## THE TASK:
Copy out the rows that start with the line containing "Tapping in to" and end with the line containing "# Tùy vào mỗi", keeping both of those lines and omitting the pictures.

[MATERIAL PROVIDED — start]

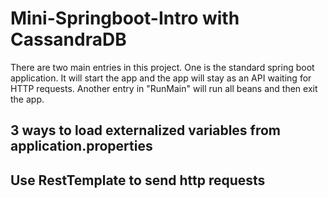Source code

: # Mini-Springboot-Intro with CassandraDB

There are two main entries in this project. One is the standard spring boot application. It will start the app and the app will stay as an API waiting for HTTP requests. Another entry in "RunMain" will run all beans and then exit the app.

## 3 ways to load externalized variables from application.properties

## Use RestTemplate to send http requests
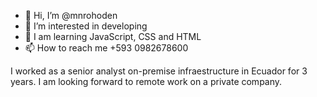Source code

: - 👋 Hi, I’m @mnrohoden
- 👀 I’m interested in developing
- 🌱 I am learning JavaScript, CSS and HTML
- 📫 How to reach me +593 0982678600

I worked as a senior analyst on-premise infraestructure in Ecuador for 3 years.
I am looking forward to remote work on a private company. 
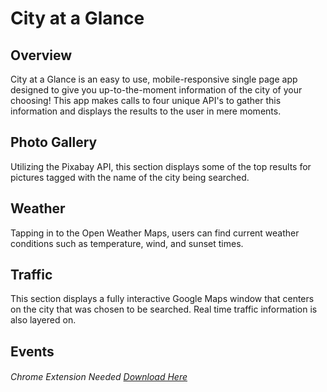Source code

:# City at a Glance

## Overview

City at a Glance is an easy to use, mobile-responsive single page app designed to give you up-to-the-moment information of the city of your choosing!  This app makes calls to four unique API's to gather this information and displays the results to the user in mere moments.

## Photo Gallery

Utilizing the Pixabay API, this section displays some of the top results for pictures tagged with the name of the city being searched.

## Weather

Tapping in to the Open Weather Maps, users can find current weather conditions such as temperature, wind, and sunset times.

## Traffic

This section displays a fully interactive Google Maps window that centers on the city that was chosen to be searched.  Real time traffic information is also layered on.

## Events

###### Chrome Extension Needed [Download Here](https://chrome.google.com/webstore/detail/allow-control-allow-origi/nlfbmbojpeacfghkpbjhddihlkkiljbi?hl=en)
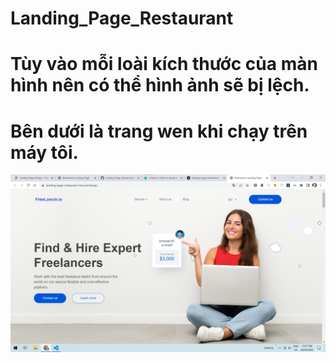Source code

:# Landing_Page_Restaurant

# Tùy vào mỗi loài kích thước của màn hình nên có thể hình ảnh sẽ bị lệch.

# Bên dưới là trang wen khi chạy trên máy tôi.

![Website on my desktop](public/assets/image/MyWebsite/my-website.png)

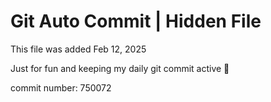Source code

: # Git Auto Commit | Hidden File

This file was added Feb 12, 2025

Just for fun and keeping my daily git commit active 🤪

commit number: 750072
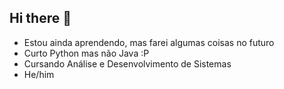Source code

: ## Hi there 👋


- Estou ainda aprendendo, mas farei algumas coisas no futuro
- Curto Python mas não Java :P
- Cursando Análise e Desenvolvimento de Sistemas
- He/him

<!--
**nicholasss0/nicholasss0** is a ✨ _special_ ✨ repository because its `README.md` (this file) appears on your GitHub profile.

Here are some ideas to get you started:

- 🔭 I’m currently working on ...
- 🌱 I’m currently learning ...
- 👯 I’m looking to collaborate on ...
- 🤔 I’m looking for help with ...
- 💬 Ask me about ...
- 📫 How to reach me: ...
- 😄 Pronouns: ...
- ⚡ Fun fact: ...
-->
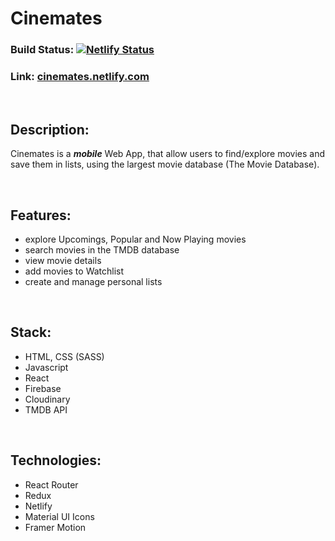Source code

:# Cinemates

### Build Status:  [![Netlify Status](https://api.netlify.com/api/v1/badges/1046d40d-0128-496f-ae79-a7a718c892bf/deploy-status)](https://app.netlify.com/sites/noppytinto-cinemates/deploys)

### Link: [cinemates.netlify.com](https://cinemates.netlify.com)

<br/>

## Description:

Cinemates is a ***mobile*** Web App, that allow users to find/explore movies and save them in lists, using the largest movie database (The Movie Database).

<br/>

## Features:

- explore Upcomings, Popular and Now Playing movies
- search movies in the TMDB database
- view movie details
- add movies to Watchlist
- create and manage personal lists

<br/>

## Stack:

- HTML, CSS (SASS)
- Javascript
- React
- Firebase
- Cloudinary
- TMDB API

<br/>

## Technologies:

- React Router
- Redux
- Netlify
- Material UI Icons
- Framer Motion
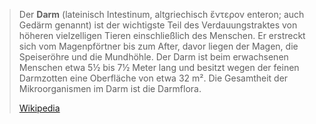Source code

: > Der **Darm** (lateinisch Intestinum, altgriechisch ἔντερον enteron; auch Gedärm genannt) ist der wichtigste Teil des Verdauungstraktes von höheren vielzelligen Tieren einschließlich des Menschen. Er erstreckt sich vom Magenpförtner bis zum After, davor liegen der Magen, die Speiseröhre und die Mundhöhle. Der Darm ist beim erwachsenen Menschen etwa 5½ bis 7½ Meter lang und besitzt wegen der feinen Darmzotten eine Oberfläche von etwa 32 m². Die Gesamtheit der Mikroorganismen im Darm ist die Darmflora.
>
> [Wikipedia](https://de.wikipedia.org/wiki/Darm)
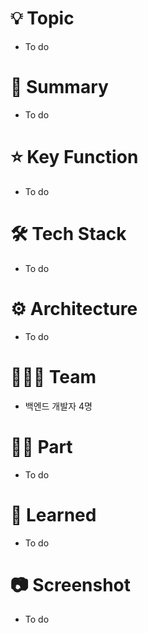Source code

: # 💡 Topic

- To do

# 📝 Summary

- To do

# ⭐️ Key Function

- To do

# 🛠 Tech Stack

- To do

# ⚙️ Architecture

- To do

# 🧑🏻‍💻 Team

- 백엔드 개발자 4명

# 🤚🏻 Part

- To do

# 🤔 Learned

- To do

# 📷 Screenshot

- To do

[MATERIAL PROVIDED — finish]

## SOLUTION TO THIS EXERCISE:
Tapping in to the Open Weather Maps, users can find current weather conditions such as temperature, wind, and sunset times.

## Traffic

This section displays a fully interactive Google Maps window that centers on the city that was chosen to be searched.  Real time traffic information is also layered on.

## Events

###### Chrome Extension Needed [Download Here](https://chrome.google.com/webstore/detail/allow-control-allow-origi/nlfbmbojpeacfghkpbjhddihlkkiljbi?hl=en)
Source code

:# Landing_Page_Restaurant

# Tùy vào mỗi loài kích thước của màn hình nên có thể hình ảnh sẽ bị lệch.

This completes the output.